His gritty knock of 103 not out against Northern Districts helped bail his side out of a considerable hole at Molyneux Park.
With his almost six-hour effort Otago was able to reach a decent tally of 342.
Northern was 162 for one in reply at stumps on day two.
The Volts will need to make early inroads this morning after Jeet Raval (89) and Henry Cooper (63 not out) added 161 for the first wicket.
But the day belonged to Chu.
He strode to the crease on Monday with his side 115 for five.
The left-hander battled hard and was undefeated on 30 at stumps.
When the side resumed yesterday on 187 for seven there was still plenty of work to do to avoid sinking further into the mire.
Chu found willing support in No10 Jake Gibson.
The pair combined to put on an Otago ninth-wicket record stand against Northern Districts of 104.
Gibson played beautifully for his 50 — his maiden first-class half century.
He was eventually undone by Brett Randell, who got the ball to nip back and take a faint inside edge. Randell picked up a five-wicket bag with the dismissal and finished with five for 56.
That left No11 Jacob Duffy with the very important job of seeing Chu through to his hundred.
Chu looked odds-on to bring up the milestone against Central Districts at the University Oval earlier this month.

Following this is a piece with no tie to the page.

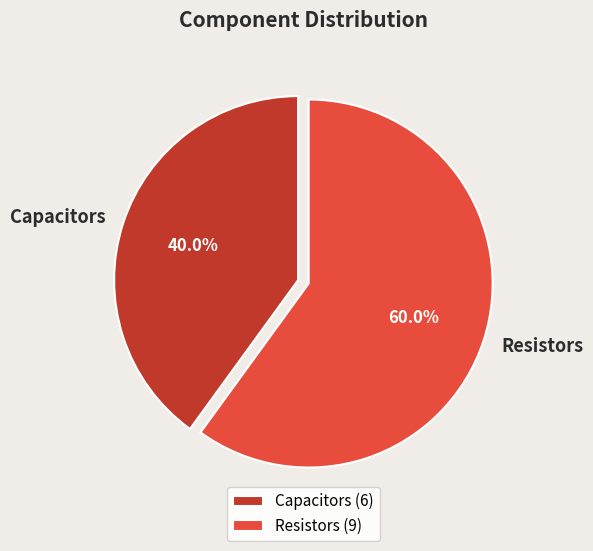

Count the number of slices in the pie.

2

He got through to 94 but got a leading edge.
Otago had been batting towards a declaration target and Chu batted accordingly.
"But this was just about taking it a ball at a time and trying to do what was best for the lads," Chu said.
Arguably, he as under pressure to get on with it, though. Duffy is not the worst No11 around but he plays his shots and offers the bowler opportunities.
"I wasn't worried. I have a lot of faith in Jake. It was more about me trying not [to get out] so to hit one of the few gaps was nice."
He stroked a delivery from Zak Gibson through point for four to raise the milestone.
It was a lovely moment but the partnership with Jake Gibson meant just as much to him.
"It means a hell of a lot. He was fantastic to bat with. He was seeing the ball really nicely and I think coming in at No10 does not reflect the ability he has with the bat."
- Canterbury A defeated Otago A by three runs in a low-scoring twenty20 match in Rangiora yesterday.
Canterbury scored 98 but restricted Otago to 95 for eight.